WHAT TO DO:
1. In the lecture notes on finding clusters in a graph, what is the best center of a cluster once its memberships are fixed?
2. Write the next part of the lecture notes on finding clusters in a graph, picking up right after the sentence about the basic K-means update.

PAGE TEXT:
Lecture 35: Find Clusters in Graph

MIT 18.065
Linear Algebra
Graph Theory
Spectral Clustering
Laplacian
K-means
How the K-means centroid update leads to graph partitioning, why the graph Laplacian is L = D - B = M^T M, and how the Fiedler vector reveals two clusters.
Author

Chao Ma

Published

April 15, 2026

Clustering as an Optimization Problem

Suppose a set of points is split into two groups,

\[ a = \{a_1,\dots,a_r\}, \qquad b = \{b_1,\dots,b_s\}, \qquad a \cup b = g, \qquad a \cap b = \emptyset, \]

and we want the best centers \(x\) and \(y\) for those two groups. The objective is

\[ \min_{x,y}\; \sum_{i=1}^r \|a_i-x\|^2 \;+\; \sum_{j=1}^s \|b_j-y\|^2. \]

For fixed assignments, this separates into two independent least-squares problems. For example,

\[ f(x) = \sum_{i=1}^r \|a_i-x\|^2. \]

Differentiate with respect to \(x\):

\[ \nabla f(x) = 2\sum_{i=1}^r (x-a_i) = 2rx - 2\sum_{i=1}^r a_i. \]

Setting the gradient to zero gives

\[ x_\star = \frac{1}{r}\sum_{i=1}^r a_i. \]

So the best center of a cluster is its centroid. The same argument gives

\[ y_\star = \frac{1}{s}\sum_{j=1}^s b_j. \]

This is the basic K-means update: once memberships are fixed, each center moves to the mean of its assigned points.

DATASET CONTENT:

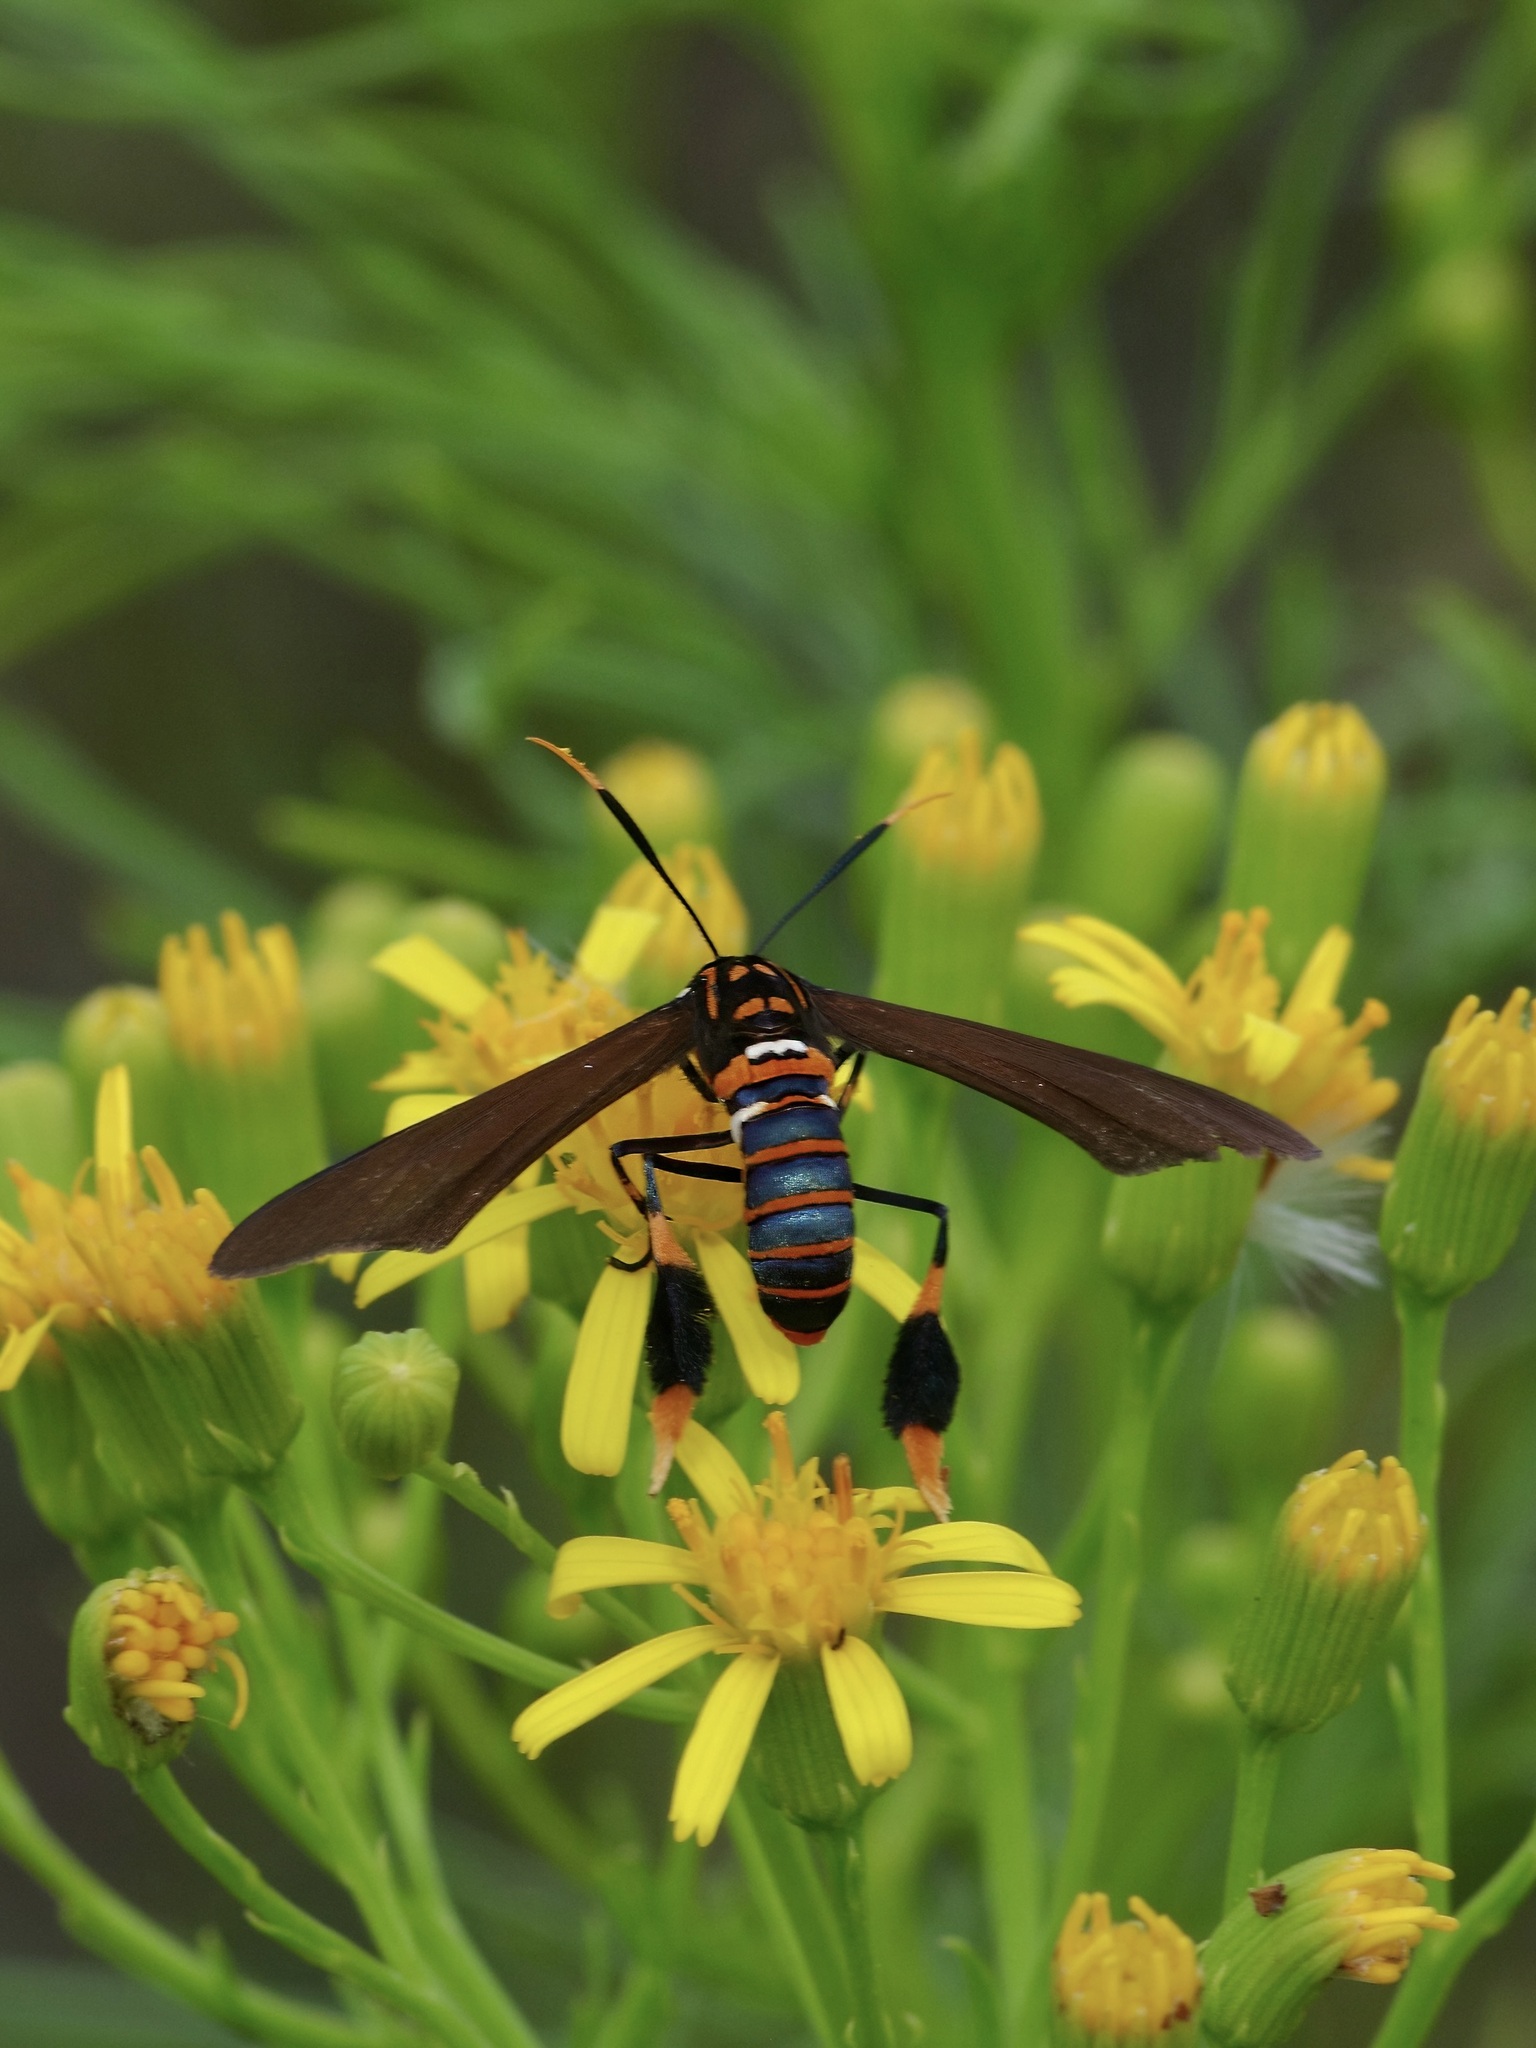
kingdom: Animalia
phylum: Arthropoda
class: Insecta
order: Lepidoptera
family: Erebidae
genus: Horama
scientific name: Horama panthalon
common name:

* * *

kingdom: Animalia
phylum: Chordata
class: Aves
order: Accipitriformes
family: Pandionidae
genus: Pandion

--

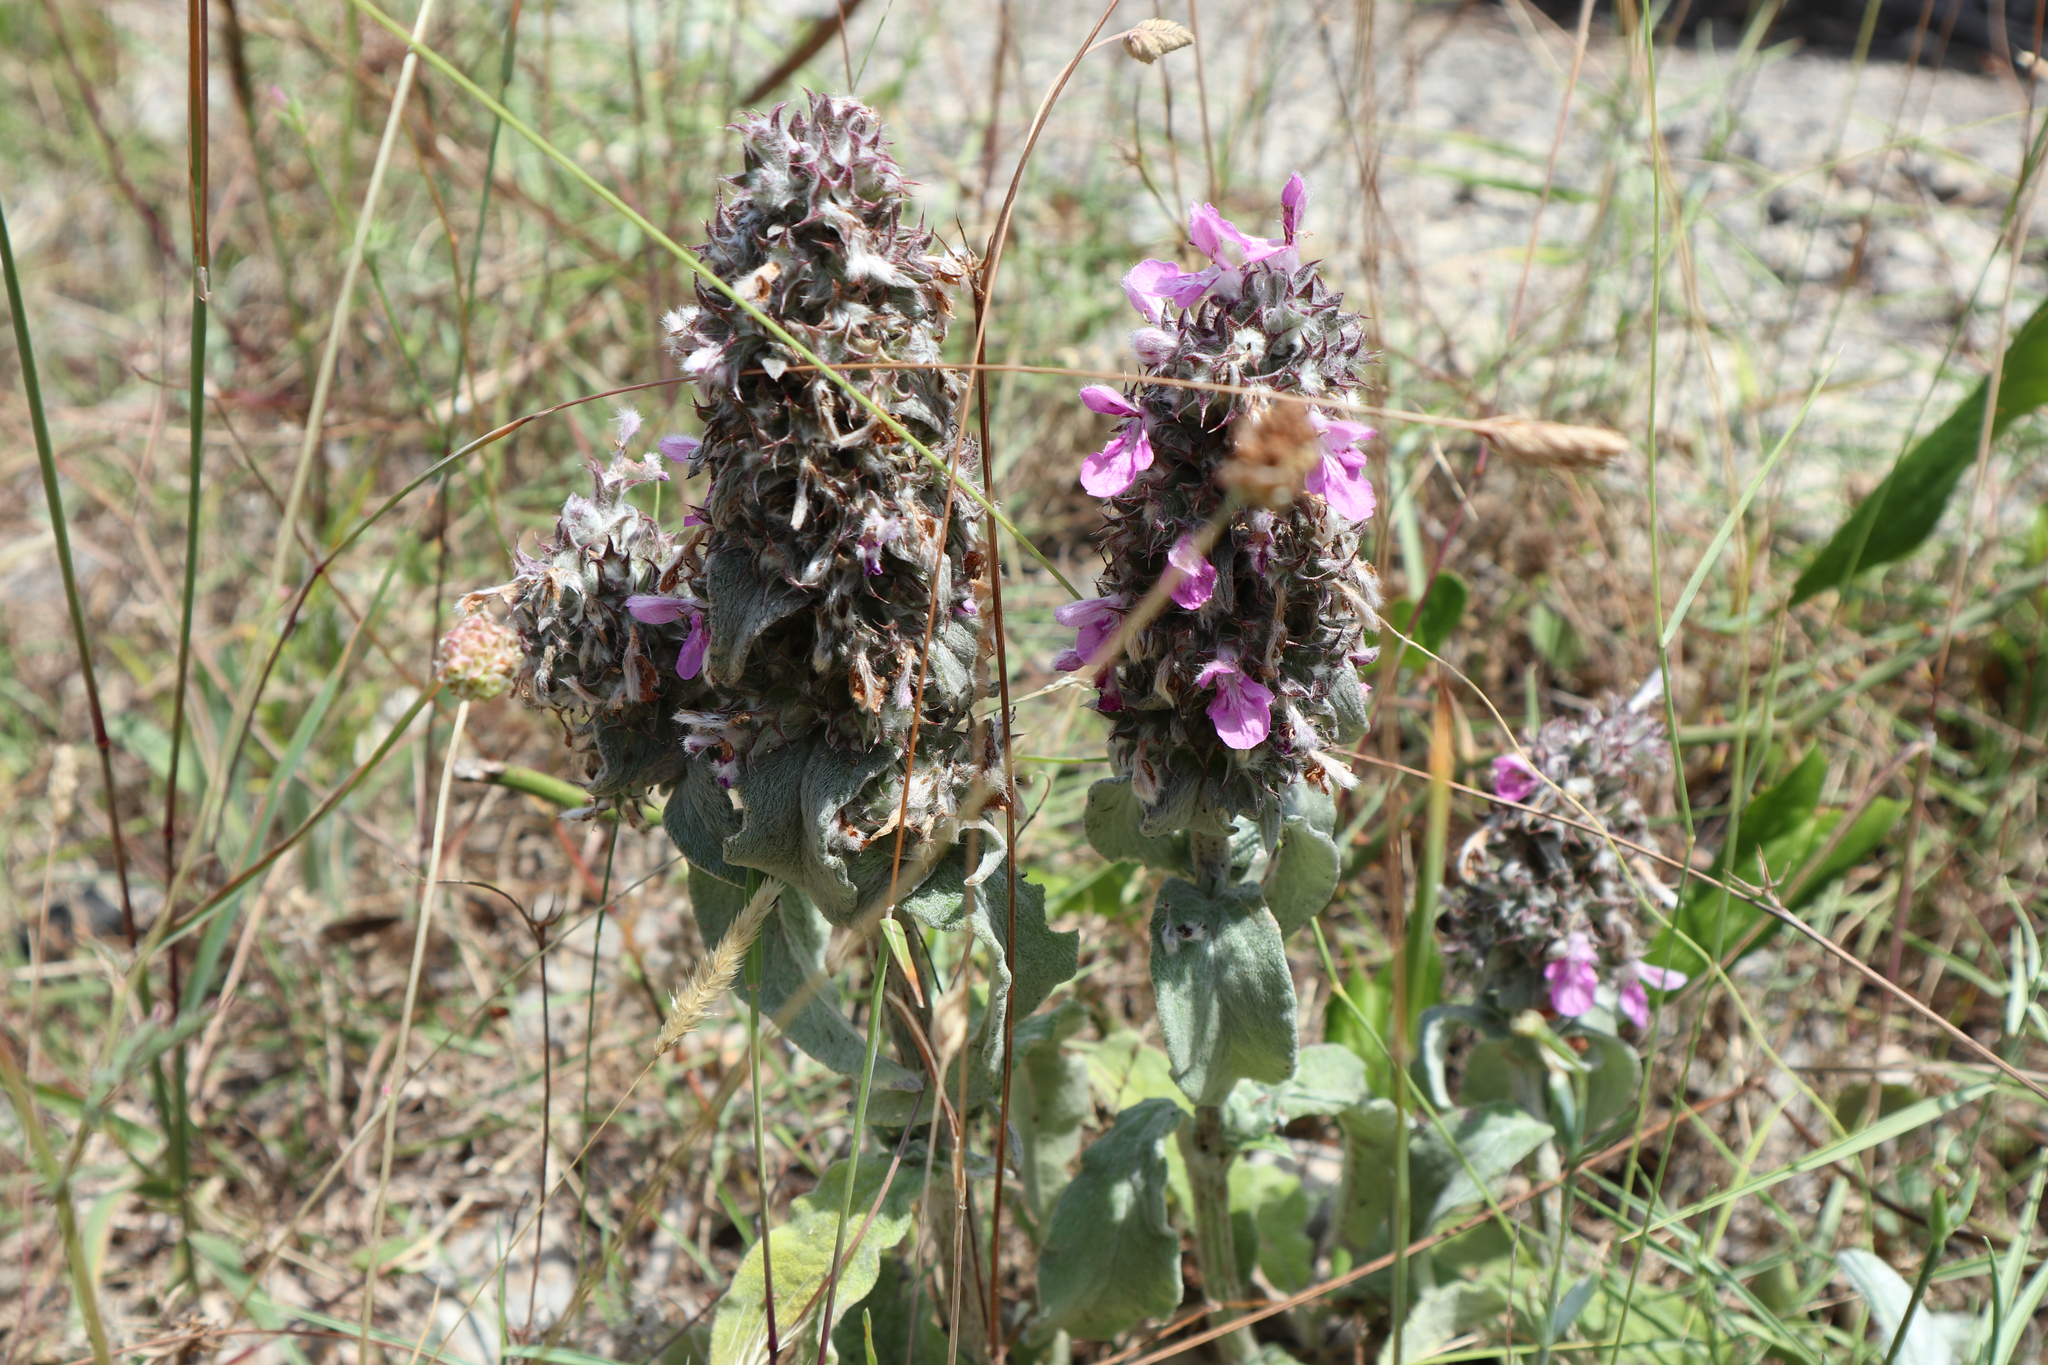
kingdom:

TASK ANSWERS:
1. Its centroid, the mean of the points assigned to it.

2.
K-means Alternates Two Steps

For two clusters, K-means repeats:

  1. start with centers \(x\) and \(y\)
  2. assign each point to the closer center
  3. recompute each center as the centroid of its assigned cluster
  4. repeat until the assignments stop changing

This is simple and effective, but it is still a nonconvex problem: different starting points can lead to different local minima.

From Point Clouds to Graphs

When the data is naturally a graph, the question changes slightly. We no longer begin with coordinates in Euclidean space. Instead, we know which nodes are connected, and we want to separate the graph into groups that are strongly connected internally and weakly connected to each other.

That is where spectral clustering enters: it turns the combinatorial partition problem into an eigenvalue problem.

Incidence, Degree, and Adjacency Matrices

Consider the graph from the lecture with 4 nodes and 5 edges:

graph TD
    1((Node 1)) -->|Edge 1| 2((Node 2))
    1 -->|Edge 2| 3((Node 3))
    1 -->|Edge 3| 4((Node 4))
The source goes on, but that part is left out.